● **EXERCISE**:
Answer these questions from the text on disaster recovery:
(a) What does the text say people do besides praying to "God" when they assume a miracle will restore normalcy?
(b) What three time spans does the text give for recovery?
(c) What two kinds of leadership does the text list as needing to be inculcated?

● **TEXT**:
┄┄┄┄┄┄┄┄┄┄
It is often observed that people tend to compare and assume that some miracle will bring the situation to normalcy; they not only pray to ‘God’ but they wait for the miracle to happen and remain passive and resigned to fate.
Perhaps the Indian psyche tends to accept such “Acts of God” as part of their karma.
This state of mind is to be avoided at all times.
Time required for recovery depends on a variety of factors, viz:
- Building resiliency in children and families
- Stress and coping
- Managing a crisis
- Coping with post-traumatic stress disorder (PSD)
- Paediatric bereavement
- Overcoming depression & anxiety
- Anger management
- Behaviour management
- Mental health concerns
Recovery has different dimensions, viz:
- It is time oriented – short, medium and long
- It requires an understanding of the community- the symptoms, the networks and the dependencies
- It occurs when all aspects of community well-being (both mental &physical) are addressed after an emergency
- It needs to be led and coordinated from the time of the disaster
- It needs adaptive leadership and management
- It will take a long time – particularly after a disaster
- It will create new opportunities for the community
Hence, if an Indian community (either rural or urban) requires to be empowered with inner strength to bounce back from a disaster, we need to inculcate:
- Courage to find out their own solutions
- Leadership; individual as well as team leadership
- Realistic awareness about different types of disasters
- Regular practice for preparedness
- Multi-level and structured training
- Sense of pride towards the community
- Feeling optimistic about the future of the community
- Spirit of mutual assistance and cooperation
- Sense of attachment for their community
- Self reliance and search for own resources
- Support for education at all levels
- Organization and development of partnership and cooperative working in the community
- Diversified employment in the community
- Locally owned employment opportunities
- Formation for strategy for increasing independent local ownership
- Openness to alternative ways of earning and economic activity
- Competitive position of community
- Creation and implementation of community vision and goals
- Pursuing trait for achieving goals
- Formation and development of plan which will encompass all segments of the Community
For the purpose of our study, we felt the need to measure the behaviour of the various sections of the community, in the event of a disaster. We compiled certain parameters / conditionalities by investigating into the data available on disasters encountered by us in the past, by which, the behaviour and reactions of the community could be measured in terms of an index.
┄┄┄┄┄┄┄┄┄┄
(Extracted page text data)
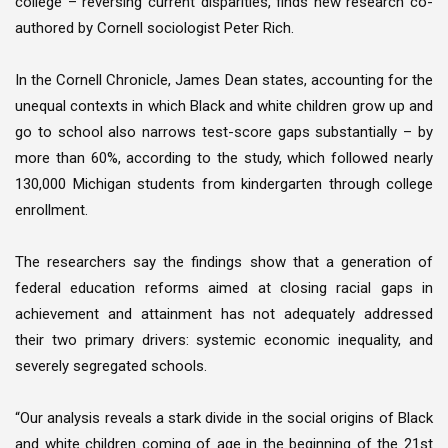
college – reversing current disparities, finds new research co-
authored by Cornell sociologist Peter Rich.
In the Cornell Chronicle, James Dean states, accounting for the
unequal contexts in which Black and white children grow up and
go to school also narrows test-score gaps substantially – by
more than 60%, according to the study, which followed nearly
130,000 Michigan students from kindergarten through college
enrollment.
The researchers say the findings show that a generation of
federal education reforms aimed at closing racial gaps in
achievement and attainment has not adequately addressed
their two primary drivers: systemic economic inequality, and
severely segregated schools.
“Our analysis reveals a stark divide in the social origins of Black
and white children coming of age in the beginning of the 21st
┄┄┄┄┄┄┄┄┄┄
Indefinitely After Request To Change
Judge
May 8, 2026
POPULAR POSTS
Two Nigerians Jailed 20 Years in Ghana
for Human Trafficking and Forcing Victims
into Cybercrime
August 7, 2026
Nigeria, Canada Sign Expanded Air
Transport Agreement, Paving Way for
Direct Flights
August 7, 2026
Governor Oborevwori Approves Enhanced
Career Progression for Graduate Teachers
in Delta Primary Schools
┄┄┄┄┄┄┄┄┄┄
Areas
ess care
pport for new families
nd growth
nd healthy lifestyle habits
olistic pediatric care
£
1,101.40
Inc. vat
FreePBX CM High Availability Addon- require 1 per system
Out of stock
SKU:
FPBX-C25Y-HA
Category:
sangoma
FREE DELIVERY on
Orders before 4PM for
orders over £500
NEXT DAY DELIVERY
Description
┄┄┄┄┄┄┄┄┄┄
● **REPLY**:
(a) They wait for the miracle to happen and remain passive and resigned to fate.
(b) Short, medium and long.
(c) Individual leadership and team leadership.